Recently, Brad Torgersen made a lengthy comment about why he believed that F&SF, and particularly science fiction, needs to “popularize” itself, because the older “target market” is… well… old and getting older, and the younger readers tend to come to SF through such venues as media tie-in novels, graphic novels, and “popular” fiction. While he’s absolutely correct in the sense that any vital genre has to attract to new readers in order to continue, he unfortunately is under one major misapprehension – that publishers can “market” fiction the way Harley-Davidson marketed motorcycles. Like it or not, publishing – and readers – don’t work quite that way.
Don’t get me wrong. There’s quite a bit of successful marketing in the field, but one reason why there are always opportunities for new authors is that it’s very rare that a publisher can actually “create” a successful book or author. I know of one such case, and it was enabled by a smart publisher and a fluke set of circumstances that occurred exactly once in the last two decades. Historically, and practically, what happens far more often is that, of all the new authors published, one or two, if that, each year appeal widely or, if you will, popularly. Once that happens, a savvy publisher immediately brings all possible marketing tools and expertise to publicize and expand that reading base and highlight what makes that author’s work popular.
In short, there has to be a larger than “usual” reader base to begin with, and the work in question has to be “popularizable.” I do have, I think it’s fair to say, such a reader base, but, barring some strange circumstances, that reader base isn’t likely to expand wildly to the millions because what and how I write require a certain amount of thought for the fullest appreciation of readers, and the readers who flock to each new multi-million selling new novelistic sensation are looking primarily for either (1) entertainment, (2) a world with the same characters that promises that they can identify with it for years, or (3) a “fast” read, preferably all three, but certainly two out of three.
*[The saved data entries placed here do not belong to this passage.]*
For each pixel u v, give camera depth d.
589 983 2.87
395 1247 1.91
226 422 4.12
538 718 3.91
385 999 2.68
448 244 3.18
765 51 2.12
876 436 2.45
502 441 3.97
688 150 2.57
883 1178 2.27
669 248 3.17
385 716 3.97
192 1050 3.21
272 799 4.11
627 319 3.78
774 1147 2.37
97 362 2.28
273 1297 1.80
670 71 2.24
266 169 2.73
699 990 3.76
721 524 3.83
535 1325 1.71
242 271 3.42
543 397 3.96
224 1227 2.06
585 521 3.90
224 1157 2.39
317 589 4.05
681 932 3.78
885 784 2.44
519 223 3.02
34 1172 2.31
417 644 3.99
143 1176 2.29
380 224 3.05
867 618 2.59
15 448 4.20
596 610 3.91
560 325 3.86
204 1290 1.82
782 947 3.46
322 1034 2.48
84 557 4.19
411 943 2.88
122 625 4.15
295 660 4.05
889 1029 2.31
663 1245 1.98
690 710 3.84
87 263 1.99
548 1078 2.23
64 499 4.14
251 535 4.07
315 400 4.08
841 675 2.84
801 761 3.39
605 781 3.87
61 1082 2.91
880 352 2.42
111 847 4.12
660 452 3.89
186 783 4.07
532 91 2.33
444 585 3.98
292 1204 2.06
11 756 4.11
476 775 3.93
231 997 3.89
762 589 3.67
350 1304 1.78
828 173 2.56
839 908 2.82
All this doesn’t mean that publishers can’t do more to expand their readership, but it does mean that such expansion has to begin by considering and publishing books that are likely to appeal to readers beyond those of the traditional audience, without alienating the majority of those traditional readers. And in fact, one way that publishers have been trying to reach beyond the existing audience is by putting out more and more “supernatural” fantasy dealing with vampires, werewolves, and books with more explicit sexual content. The problem with this approach is that, first, such books tend not to appeal to those who like science fiction and/or tech-oriented publications, as well as also tending to alienate a significant percentage of older readers, as opposed to, as Brad pointed out, media tie-in novels, which appeal across a wider range of ages and backgrounds. Another problem is that writing science fiction, as opposed to fantasy, takes more and more technical experience and education, and fewer and fewer writers have that background. That’s one reason why SF media tie-in novels are easier to write – most of the technical trappings have been worked out, one way or another.
I don’t have an easy answer, except to say that trying to expand readership by extending the series of authors with “popular” appeal or by copying or trying to latch on to the current fads has limited effectiveness. Personally, I tend to believe that just looking for good books, whether or not they fit into current popularity fads, is the best remedy, but that may just be a reflection of my views and mark me as “dated.”
In any case, Brad has pointed out a real problem facing science fiction, in particular, and one that needs more insight and investigation by editors and publishers in the field.